* _Source_:
_____

# Extreme Alert



## Sneakers

Just got a warning on my phone, extreme alert, police action in the area, stay inside.


----------



## jazz lady

I got it, too.  Wonder what's going on and where?


----------



## Kyle

Sneakers said:


> Just got a warning on my phone, extreme alert, police action in the area, stay inside.


Likewise.

like what the **** is that about?

And I’m guessing you’re nowhere near where I’m at.


----------



## Kyle

Probably somebody playing with the system.

Alternatively may be pervy Joe is putting the country under martial law.


----------



## Sneakers

Kyle said:


> Likewise.
> 
> like what the **** is that about?
> 
> And I’m guessing you’re nowhere near where I’m at.


Town Creek.


----------



## Kyle

Sneakers said:


> Town Creek.


Sandgates.

And there isn’t  a cop nearby except the one that lives in this neighborhood.


----------



## jazz lady

The only thing I see is in Lusby.


----------



## frequentflier

White sands


----------



## frequentflier

Our phones just went off again. Skyview drive White Sands. Stay inside.


----------



## Sneakers

jazz lady said:


> The only thing I see is in Lusby.


And that was almost an hour ago.


----------



## jazz lady

Sneakers said:


> And that was almost an hour ago.


Yep. Pretty wide net they're casting.

_____

* _Exercise instructions_:
A. Quote the forum thread about the extreme alert word for word, from start to finish.
B. In the rows, begin at the line that has "scientific name: Podarcis muralis" and stop after the line that has "family: Mantidae". Rename "common name" to "vernacular name" and return only those lines with nothing else changed.
The forum thread and the rows were collected from separate sources.

* _Given information_:
_____

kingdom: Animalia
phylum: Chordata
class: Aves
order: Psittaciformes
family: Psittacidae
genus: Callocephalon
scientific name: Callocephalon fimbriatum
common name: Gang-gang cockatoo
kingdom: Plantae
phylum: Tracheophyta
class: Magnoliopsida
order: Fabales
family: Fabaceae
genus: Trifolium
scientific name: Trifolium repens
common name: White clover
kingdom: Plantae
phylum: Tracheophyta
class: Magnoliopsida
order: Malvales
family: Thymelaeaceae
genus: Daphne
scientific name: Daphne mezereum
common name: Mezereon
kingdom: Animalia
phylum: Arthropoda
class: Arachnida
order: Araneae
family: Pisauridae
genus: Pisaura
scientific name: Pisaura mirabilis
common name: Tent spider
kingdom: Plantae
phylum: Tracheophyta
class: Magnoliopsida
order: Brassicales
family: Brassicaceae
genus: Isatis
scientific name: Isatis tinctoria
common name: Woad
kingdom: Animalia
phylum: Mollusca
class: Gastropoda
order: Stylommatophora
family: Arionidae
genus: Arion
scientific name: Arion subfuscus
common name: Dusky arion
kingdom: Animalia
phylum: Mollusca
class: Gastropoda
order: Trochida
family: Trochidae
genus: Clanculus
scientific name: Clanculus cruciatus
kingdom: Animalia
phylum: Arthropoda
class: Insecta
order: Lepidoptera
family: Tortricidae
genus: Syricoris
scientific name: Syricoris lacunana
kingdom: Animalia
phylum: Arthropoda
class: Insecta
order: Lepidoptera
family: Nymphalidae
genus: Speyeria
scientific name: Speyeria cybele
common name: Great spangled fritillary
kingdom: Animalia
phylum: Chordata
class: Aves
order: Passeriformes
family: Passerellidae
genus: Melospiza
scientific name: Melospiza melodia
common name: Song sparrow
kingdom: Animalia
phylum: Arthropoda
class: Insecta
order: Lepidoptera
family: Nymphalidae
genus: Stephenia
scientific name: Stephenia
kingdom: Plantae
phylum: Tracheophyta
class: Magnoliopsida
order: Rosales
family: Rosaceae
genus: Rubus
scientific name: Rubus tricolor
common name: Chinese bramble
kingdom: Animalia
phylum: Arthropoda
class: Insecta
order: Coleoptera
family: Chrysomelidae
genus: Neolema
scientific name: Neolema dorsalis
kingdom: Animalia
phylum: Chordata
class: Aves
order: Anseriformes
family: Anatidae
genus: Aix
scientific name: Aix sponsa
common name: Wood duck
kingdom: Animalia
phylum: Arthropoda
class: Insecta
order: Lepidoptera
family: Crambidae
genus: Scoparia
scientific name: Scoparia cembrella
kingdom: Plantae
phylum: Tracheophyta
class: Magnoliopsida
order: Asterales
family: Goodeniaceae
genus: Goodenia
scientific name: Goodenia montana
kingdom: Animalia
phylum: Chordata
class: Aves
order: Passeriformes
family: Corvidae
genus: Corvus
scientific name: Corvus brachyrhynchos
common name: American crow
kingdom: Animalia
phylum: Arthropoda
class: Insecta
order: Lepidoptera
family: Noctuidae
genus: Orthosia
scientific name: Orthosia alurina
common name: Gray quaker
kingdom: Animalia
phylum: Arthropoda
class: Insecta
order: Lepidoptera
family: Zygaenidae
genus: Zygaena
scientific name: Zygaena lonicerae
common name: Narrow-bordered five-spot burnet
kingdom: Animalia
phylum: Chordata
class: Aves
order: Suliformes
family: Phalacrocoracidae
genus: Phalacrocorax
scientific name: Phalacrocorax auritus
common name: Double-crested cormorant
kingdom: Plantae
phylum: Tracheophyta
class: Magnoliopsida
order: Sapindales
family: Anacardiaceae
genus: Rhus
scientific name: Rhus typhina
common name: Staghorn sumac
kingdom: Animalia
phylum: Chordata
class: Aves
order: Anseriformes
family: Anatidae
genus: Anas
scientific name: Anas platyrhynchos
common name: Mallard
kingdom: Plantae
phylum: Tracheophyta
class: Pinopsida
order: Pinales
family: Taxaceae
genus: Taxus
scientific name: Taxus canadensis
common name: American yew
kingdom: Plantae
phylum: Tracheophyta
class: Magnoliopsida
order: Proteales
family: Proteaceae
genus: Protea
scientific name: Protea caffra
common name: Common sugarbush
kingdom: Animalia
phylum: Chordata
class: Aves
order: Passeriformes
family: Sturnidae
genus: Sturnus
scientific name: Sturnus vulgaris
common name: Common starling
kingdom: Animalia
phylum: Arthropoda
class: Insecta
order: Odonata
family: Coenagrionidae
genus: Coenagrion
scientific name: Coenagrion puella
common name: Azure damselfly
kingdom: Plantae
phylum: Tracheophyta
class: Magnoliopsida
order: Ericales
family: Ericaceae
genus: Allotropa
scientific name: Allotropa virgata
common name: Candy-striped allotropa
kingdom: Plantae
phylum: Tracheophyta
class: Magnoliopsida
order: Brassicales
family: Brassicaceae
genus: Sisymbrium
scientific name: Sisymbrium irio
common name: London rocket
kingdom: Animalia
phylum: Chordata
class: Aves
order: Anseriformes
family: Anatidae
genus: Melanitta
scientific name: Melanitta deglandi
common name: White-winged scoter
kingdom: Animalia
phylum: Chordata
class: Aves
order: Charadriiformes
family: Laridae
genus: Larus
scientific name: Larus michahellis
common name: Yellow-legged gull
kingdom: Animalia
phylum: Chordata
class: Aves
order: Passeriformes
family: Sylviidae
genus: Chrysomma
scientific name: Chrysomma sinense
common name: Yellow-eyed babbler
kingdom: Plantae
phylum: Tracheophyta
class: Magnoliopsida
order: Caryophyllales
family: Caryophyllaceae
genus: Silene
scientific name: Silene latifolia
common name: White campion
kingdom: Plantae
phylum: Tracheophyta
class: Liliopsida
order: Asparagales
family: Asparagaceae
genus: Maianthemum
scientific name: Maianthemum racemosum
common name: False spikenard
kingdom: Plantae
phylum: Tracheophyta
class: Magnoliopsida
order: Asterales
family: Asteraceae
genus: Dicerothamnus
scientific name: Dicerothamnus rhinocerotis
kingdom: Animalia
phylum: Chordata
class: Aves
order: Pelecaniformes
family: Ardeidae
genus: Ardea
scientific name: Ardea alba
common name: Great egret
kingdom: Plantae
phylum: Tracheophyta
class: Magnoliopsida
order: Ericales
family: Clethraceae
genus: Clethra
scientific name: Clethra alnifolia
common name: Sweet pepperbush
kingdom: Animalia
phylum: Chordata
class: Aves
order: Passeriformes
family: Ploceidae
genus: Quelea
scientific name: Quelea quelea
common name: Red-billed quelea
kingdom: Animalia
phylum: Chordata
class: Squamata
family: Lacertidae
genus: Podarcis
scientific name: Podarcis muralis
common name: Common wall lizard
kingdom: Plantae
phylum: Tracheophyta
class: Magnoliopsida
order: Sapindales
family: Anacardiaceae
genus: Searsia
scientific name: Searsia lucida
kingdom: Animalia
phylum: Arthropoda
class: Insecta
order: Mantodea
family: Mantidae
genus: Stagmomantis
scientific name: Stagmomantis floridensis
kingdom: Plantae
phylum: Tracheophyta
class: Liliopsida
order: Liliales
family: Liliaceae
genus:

_____

* _Answers for the exercise_:
A.
# Extreme Alert



## Sneakers

Just got a warning on my phone, extreme alert, police action in the area, stay inside.


----------



## jazz lady

I got it, too.  Wonder what's going on and where?


----------



## Kyle

Sneakers said:


> Just got a warning on my phone, extreme alert, police action in the area, stay inside.


Likewise.

like what the **** is that about?

And I’m guessing you’re nowhere near where I’m at.


----------



## Kyle

Probably somebody playing with the system.

Alternatively may be pervy Joe is putting the country under martial law.


----------



## Sneakers

Kyle said:


> Likewise.
> 
> like what the **** is that about?
> 
> And I’m guessing you’re nowhere near where I’m at.


Town Creek.


----------



## Kyle

Sneakers said:


> Town Creek.


Sandgates.

And there isn’t  a cop nearby except the one that lives in this neighborhood.


----------



## jazz lady

The only thing I see is in Lusby.


----------



## frequentflier

White sands


----------



## frequentflier

Our phones just went off again. Skyview drive White Sands. Stay inside.


----------



## Sneakers

jazz lady said:


> The only thing I see is in Lusby.


And that was almost an hour ago.


----------



## jazz lady

Sneakers said:


> And that was almost an hour ago.


Yep. Pretty wide net they're casting.

B.
scientific name: Podarcis muralis
vernacular name: Common wall lizard
kingdom: Plantae
phylum: Tracheophyta
class: Magnoliopsida
order: Sapindales
family: Anacardiaceae
genus: Searsia
scientific name: Searsia lucida
kingdom: Animalia
phylum: Arthropoda
class: Insecta
order: Mantodea
family: Mantidae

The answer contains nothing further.